Data to use section start
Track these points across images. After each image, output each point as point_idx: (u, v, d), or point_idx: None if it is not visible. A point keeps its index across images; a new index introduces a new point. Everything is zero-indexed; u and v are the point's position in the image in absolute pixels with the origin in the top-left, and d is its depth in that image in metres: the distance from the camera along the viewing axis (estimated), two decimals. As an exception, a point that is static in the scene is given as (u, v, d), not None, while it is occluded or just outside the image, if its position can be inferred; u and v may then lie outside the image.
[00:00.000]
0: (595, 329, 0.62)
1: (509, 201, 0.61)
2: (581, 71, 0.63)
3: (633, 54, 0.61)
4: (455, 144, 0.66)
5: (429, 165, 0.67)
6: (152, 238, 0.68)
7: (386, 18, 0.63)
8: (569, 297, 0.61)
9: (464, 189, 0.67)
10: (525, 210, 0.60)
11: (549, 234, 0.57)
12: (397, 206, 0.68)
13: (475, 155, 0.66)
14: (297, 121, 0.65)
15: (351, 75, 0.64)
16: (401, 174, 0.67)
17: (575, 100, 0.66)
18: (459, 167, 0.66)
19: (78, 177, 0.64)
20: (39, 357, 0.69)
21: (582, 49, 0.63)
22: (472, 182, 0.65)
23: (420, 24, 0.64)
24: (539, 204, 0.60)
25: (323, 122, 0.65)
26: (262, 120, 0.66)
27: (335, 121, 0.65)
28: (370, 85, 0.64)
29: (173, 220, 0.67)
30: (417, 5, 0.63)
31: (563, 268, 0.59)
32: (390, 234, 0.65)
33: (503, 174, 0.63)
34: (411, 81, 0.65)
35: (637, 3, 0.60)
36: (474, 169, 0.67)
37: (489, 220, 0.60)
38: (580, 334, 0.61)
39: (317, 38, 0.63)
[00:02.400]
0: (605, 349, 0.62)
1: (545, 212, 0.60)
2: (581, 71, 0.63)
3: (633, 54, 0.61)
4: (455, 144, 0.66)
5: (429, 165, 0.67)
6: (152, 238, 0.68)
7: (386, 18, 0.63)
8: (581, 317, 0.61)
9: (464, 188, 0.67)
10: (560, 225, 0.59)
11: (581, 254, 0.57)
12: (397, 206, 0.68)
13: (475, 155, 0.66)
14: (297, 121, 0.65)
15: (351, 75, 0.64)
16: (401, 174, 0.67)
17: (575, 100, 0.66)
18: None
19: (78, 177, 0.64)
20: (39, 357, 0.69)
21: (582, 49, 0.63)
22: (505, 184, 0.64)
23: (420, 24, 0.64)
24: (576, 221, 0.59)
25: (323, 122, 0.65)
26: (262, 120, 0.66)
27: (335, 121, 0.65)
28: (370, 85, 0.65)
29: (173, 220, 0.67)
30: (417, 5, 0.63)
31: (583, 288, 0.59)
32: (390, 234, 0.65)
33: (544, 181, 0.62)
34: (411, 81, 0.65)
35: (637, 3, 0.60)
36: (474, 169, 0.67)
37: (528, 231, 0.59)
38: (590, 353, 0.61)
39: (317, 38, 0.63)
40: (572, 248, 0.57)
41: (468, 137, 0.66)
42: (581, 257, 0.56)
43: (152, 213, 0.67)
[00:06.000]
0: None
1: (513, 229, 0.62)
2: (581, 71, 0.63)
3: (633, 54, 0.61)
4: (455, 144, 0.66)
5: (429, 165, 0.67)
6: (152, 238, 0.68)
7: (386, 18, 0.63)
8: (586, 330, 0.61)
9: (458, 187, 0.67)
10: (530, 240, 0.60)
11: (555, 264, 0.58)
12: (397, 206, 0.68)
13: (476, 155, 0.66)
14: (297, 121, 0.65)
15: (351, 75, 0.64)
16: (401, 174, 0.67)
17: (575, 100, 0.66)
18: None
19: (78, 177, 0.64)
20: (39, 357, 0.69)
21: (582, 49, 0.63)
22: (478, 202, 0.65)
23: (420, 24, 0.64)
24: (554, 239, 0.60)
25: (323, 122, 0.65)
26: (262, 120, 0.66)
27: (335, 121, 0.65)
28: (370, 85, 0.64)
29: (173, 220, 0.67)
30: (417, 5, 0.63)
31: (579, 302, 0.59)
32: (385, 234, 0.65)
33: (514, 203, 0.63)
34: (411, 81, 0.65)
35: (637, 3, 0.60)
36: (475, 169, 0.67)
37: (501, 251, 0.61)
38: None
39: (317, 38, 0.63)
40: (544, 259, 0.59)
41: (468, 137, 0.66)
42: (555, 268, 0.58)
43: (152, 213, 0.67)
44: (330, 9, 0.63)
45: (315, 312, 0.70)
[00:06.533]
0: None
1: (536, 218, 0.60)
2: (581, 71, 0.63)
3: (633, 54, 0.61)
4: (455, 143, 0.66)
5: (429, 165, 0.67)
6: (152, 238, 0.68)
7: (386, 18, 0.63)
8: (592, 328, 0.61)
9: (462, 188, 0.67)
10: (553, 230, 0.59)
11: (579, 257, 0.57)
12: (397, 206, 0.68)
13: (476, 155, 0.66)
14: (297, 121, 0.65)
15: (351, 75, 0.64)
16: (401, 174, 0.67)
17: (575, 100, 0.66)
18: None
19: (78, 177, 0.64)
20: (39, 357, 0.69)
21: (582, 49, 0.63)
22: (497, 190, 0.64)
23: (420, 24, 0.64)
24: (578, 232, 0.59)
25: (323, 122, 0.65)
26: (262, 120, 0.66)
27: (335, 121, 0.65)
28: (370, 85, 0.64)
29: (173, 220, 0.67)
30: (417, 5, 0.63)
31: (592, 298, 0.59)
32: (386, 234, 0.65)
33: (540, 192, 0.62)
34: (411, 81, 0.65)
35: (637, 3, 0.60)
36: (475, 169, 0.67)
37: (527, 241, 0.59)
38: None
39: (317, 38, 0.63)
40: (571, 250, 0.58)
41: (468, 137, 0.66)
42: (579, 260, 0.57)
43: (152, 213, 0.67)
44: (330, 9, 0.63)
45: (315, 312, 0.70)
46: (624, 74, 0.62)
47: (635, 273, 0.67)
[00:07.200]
Data to use section end
• **Your assignment**: Every entry above, from first to last, should be repeated exactly.

• **Written solution**:
Track these points across images. After each image, output each point as point_idx: (u, v, d), or point_idx: None if it is not visible. A point keeps its index across images; a new index introduces a new point. Everything is zero-indexed; u and v are the point's position in the image in absolute pixels with the origin in the top-left, and d is its depth in that image in metres: the distance from the camera along the viewing axis (estimated), two decimals. As an exception, a point that is static in the scene is given as (u, v, d), not None, while it is occluded or just outside the image, if its position can be inferred; u and v may then lie outside the image.
[00:00.000]
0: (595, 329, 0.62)
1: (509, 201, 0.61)
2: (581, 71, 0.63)
3: (633, 54, 0.61)
4: (455, 144, 0.66)
5: (429, 165, 0.67)
6: (152, 238, 0.68)
7: (386, 18, 0.63)
8: (569, 297, 0.61)
9: (464, 189, 0.67)
10: (525, 210, 0.60)
11: (549, 234, 0.57)
12: (397, 206, 0.68)
13: (475, 155, 0.66)
14: (297, 121, 0.65)
15: (351, 75, 0.64)
16: (401, 174, 0.67)
17: (575, 100, 0.66)
18: (459, 167, 0.66)
19: (78, 177, 0.64)
20: (39, 357, 0.69)
21: (582, 49, 0.63)
22: (472, 182, 0.65)
23: (420, 24, 0.64)
24: (539, 204, 0.60)
25: (323, 122, 0.65)
26: (262, 120, 0.66)
27: (335, 121, 0.65)
28: (370, 85, 0.64)
29: (173, 220, 0.67)
30: (417, 5, 0.63)
31: (563, 268, 0.59)
32: (390, 234, 0.65)
33: (503, 174, 0.63)
34: (411, 81, 0.65)
35: (637, 3, 0.60)
36: (474, 169, 0.67)
37: (489, 220, 0.60)
38: (580, 334, 0.61)
39: (317, 38, 0.63)
[00:02.400]
0: (605, 349, 0.62)
1: (545, 212, 0.60)
2: (581, 71, 0.63)
3: (633, 54, 0.61)
4: (455, 144, 0.66)
5: (429, 165, 0.67)
6: (152, 238, 0.68)
7: (386, 18, 0.63)
8: (581, 317, 0.61)
9: (464, 188, 0.67)
10: (560, 225, 0.59)
11: (581, 254, 0.57)
12: (397, 206, 0.68)
13: (475, 155, 0.66)
14: (297, 121, 0.65)
15: (351, 75, 0.64)
16: (401, 174, 0.67)
17: (575, 100, 0.66)
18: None
19: (78, 177, 0.64)
20: (39, 357, 0.69)
21: (582, 49, 0.63)
22: (505, 184, 0.64)
23: (420, 24, 0.64)
24: (576, 221, 0.59)
25: (323, 122, 0.65)
26: (262, 120, 0.66)
27: (335, 121, 0.65)
28: (370, 85, 0.65)
29: (173, 220, 0.67)
30: (417, 5, 0.63)
31: (583, 288, 0.59)
32: (390, 234, 0.65)
33: (544, 181, 0.62)
34: (411, 81, 0.65)
35: (637, 3, 0.60)
36: (474, 169, 0.67)
37: (528, 231, 0.59)
38: (590, 353, 0.61)
39: (317, 38, 0.63)
40: (572, 248, 0.57)
41: (468, 137, 0.66)
42: (581, 257, 0.56)
43: (152, 213, 0.67)
[00:06.000]
0: None
1: (513, 229, 0.62)
2: (581, 71, 0.63)
3: (633, 54, 0.61)
4: (455, 144, 0.66)
5: (429, 165, 0.67)
6: (152, 238, 0.68)
7: (386, 18, 0.63)
8: (586, 330, 0.61)
9: (458, 187, 0.67)
10: (530, 240, 0.60)
11: (555, 264, 0.58)
12: (397, 206, 0.68)
13: (476, 155, 0.66)
14: (297, 121, 0.65)
15: (351, 75, 0.64)
16: (401, 174, 0.67)
17: (575, 100, 0.66)
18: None
19: (78, 177, 0.64)
20: (39, 357, 0.69)
21: (582, 49, 0.63)
22: (478, 202, 0.65)
23: (420, 24, 0.64)
24: (554, 239, 0.60)
25: (323, 122, 0.65)
26: (262, 120, 0.66)
27: (335, 121, 0.65)
28: (370, 85, 0.64)
29: (173, 220, 0.67)
30: (417, 5, 0.63)
31: (579, 302, 0.59)
32: (385, 234, 0.65)
33: (514, 203, 0.63)
34: (411, 81, 0.65)
35: (637, 3, 0.60)
36: (475, 169, 0.67)
37: (501, 251, 0.61)
38: None
39: (317, 38, 0.63)
40: (544, 259, 0.59)
41: (468, 137, 0.66)
42: (555, 268, 0.58)
43: (152, 213, 0.67)
44: (330, 9, 0.63)
45: (315, 312, 0.70)
[00:06.533]
0: None
1: (536, 218, 0.60)
2: (581, 71, 0.63)
3: (633, 54, 0.61)
4: (455, 143, 0.66)
5: (429, 165, 0.67)
6: (152, 238, 0.68)
7: (386, 18, 0.63)
8: (592, 328, 0.61)
9: (462, 188, 0.67)
10: (553, 230, 0.59)
11: (579, 257, 0.57)
12: (397, 206, 0.68)
13: (476, 155, 0.66)
14: (297, 121, 0.65)
15: (351, 75, 0.64)
16: (401, 174, 0.67)
17: (575, 100, 0.66)
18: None
19: (78, 177, 0.64)
20: (39, 357, 0.69)
21: (582, 49, 0.63)
22: (497, 190, 0.64)
23: (420, 24, 0.64)
24: (578, 232, 0.59)
25: (323, 122, 0.65)
26: (262, 120, 0.66)
27: (335, 121, 0.65)
28: (370, 85, 0.64)
29: (173, 220, 0.67)
30: (417, 5, 0.63)
31: (592, 298, 0.59)
32: (386, 234, 0.65)
33: (540, 192, 0.62)
34: (411, 81, 0.65)
35: (637, 3, 0.60)
36: (475, 169, 0.67)
37: (527, 241, 0.59)
38: None
39: (317, 38, 0.63)
40: (571, 250, 0.58)
41: (468, 137, 0.66)
42: (579, 260, 0.57)
43: (152, 213, 0.67)
44: (330, 9, 0.63)
45: (315, 312, 0.70)
46: (624, 74, 0.62)
47: (635, 273, 0.67)
[00:07.200]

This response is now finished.